■ **EXTRAIT DU TEXTE**
########################################
08/07/2018

Marie, reine des Deux-Siciles, Quatrième partie




Marie Sophie

1848 - A l’Europe de la Saint-Alliance issue du Congrès de Vienne en 1814, l’Europe des Princes, et imposée par le chancelier Metternich, succéda l’Europe des Nations. Ce fut l’année du Printemps de Peuples. En l’espace de quelques mois, des révolutions éclatant un peu partout changèrent la donne.

Tout d’abord à Paris, Louis-Philippe, qui avait succédé à Charles X en 1830, fut renversé. Puis ce furent en Italie, Palerme, Naples, Milan, Florence qui virent la remise en cause de leurs souverains, tous liés au système autrichien et aux Habsbourg par mille liens familiaux. 


Metternich
A Vienne, Metternich dut s’enfuir sous les quolibets de la foule, lâché par la famille impériale qui, à son tour dut quitter sa capitale. En Hongrie, la République est proclamée par Kossuth, après la déchéance de la dynastie. La Pologne se révolta également contre l’autorité du Tsar. 

Ces mouvements, profonds dans leur idéaux, ne durèrent pas et la répression fut sévère dans tous les états qui finirent par rétablir les dynasties sur leurs trônes. François-Joseph succéda à Ferdinand en Autriche, la répression s’abattit sur la Hongrie. Dans les Deux-Siciles Ferdinand II retrouva un trône perdu fort peu de temps. La répression s’abattit sur Palerme et sur Messine. En France, la royauté fut abolie au profit de la République, dont le nouveau président, Louis-Napoléon Bonaparte, devint rapidement empereur.



L’Italie en mars 1860

Le calme revenu dans les états de Naples et de Sicile n’empêche pas le développement des idées nouvelles ailleurs dans la péninsule. L’idée nationale se développe autour de l’antique dynastie des Savoie, qui règne sur les royaumes de Piémont et de Sardaigne.
########################################
■ **CONSIGNE**
Écrivez la suite du texte sur Marie, reine des Deux-Siciles, en reprenant juste après sa dernière phrase.

Entrées de données enregistrées
########################################
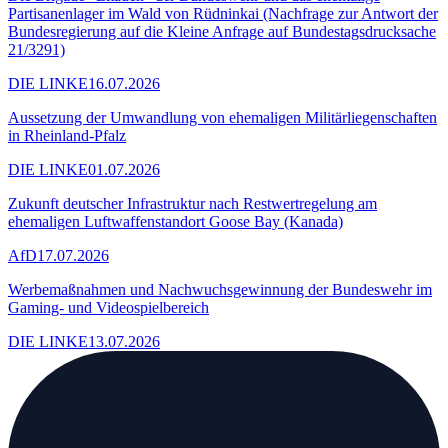
Partisanenlager im Wald von Rüdninkai (Nachfrage zur Antwort der
Bundesregierung auf die Kleine Anfrage auf Bundestagsdrucksache
21/3291)
DIE LINKE
16.07.2026
Aussetzung der Umwandlung von ehemaligen Militärliegenschaften
in Rheinland-Pfalz
DIE LINKE
01.07.2026
Zukunft deutscher Infrastruktur nach Restwertregelung am
ehemaligen Luftwaffenstandort Goose Bay (Kanada)
AfD
17.07.2026
Werbemaßnahmen und Nachwuchsgewinnung der Bundeswehr im
Gaming- und Videospielbereich
DIE LINKE
13.07.2026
########################################
■ **RÉPONSE**
Si l’histoire de Marie Sophie, et son destin, sont intimement liés à ce mouvement, il serait trop long d’exposer ici l’histoire de l’Unité italienne, faite grâce à Napoléon III au profit du Royaume de Piémont-Sardaigne et aux dépens de l’Autriche, des Etats Pontificaux et des Bourbons des Deux-Siciles. 

En 1860, toutefois, la situation à Naples n’est pas encore défavorable aux Bourbons. François II a rejeté les offres de Cavour et Marie Sophie peut être la reine incontestée des Deux-Siciles, rôle auquel elle s’est merveilleusement adaptée. Contrairement à sa soeur Elisabeth, la vie de cour et ses contraintes ne lui pèsent pas. Elisabeth ne voulait pas devenir impératrice, Marie Sophie a voulu être reine des Deux-Siciles. 

C’était sans compter avec l’esprit du siècle qui refusait désormais l’idée de monarchie absolue. L’empire français lui-même d’autoritaire devenait libéral. Et dans l’ombre italienne guettait un personnage fort connu en Europe et en Amérique depuis 1830, Giuseppe Garibaldi (1807-1882). Pour lui aussi, il est impossible de s’étendre sur sa vie dans cet article. 

Garibaldi à Palerme en 1860

En 1860, le républicain convaincu, qu’il était, avait accepté l’idée que l’unité italienne, son idée majeure, ne pouvait passer que par l’acceptation de la monarchie des Savoie, étendue à toute la péninsule, idée à laquelle Cavour n’était pas encore totalement favorable. Cavour et Garibaldi se sont bien trouvés sur le plan de l’opportunisme politique. Les divergences qu’ils pouvaient avoir quant à la forme de l’état, monarchie ou république, s’effaçaient devant leur idée commune d’une Italie unifiée. Et Cavour, une fois convaincu, sut parfaitement utiliser les capacités de Garibaldi à réaliser ce rêve, quitte ensuite à le renvoyer dans ses foyers. Et ce qui arriva.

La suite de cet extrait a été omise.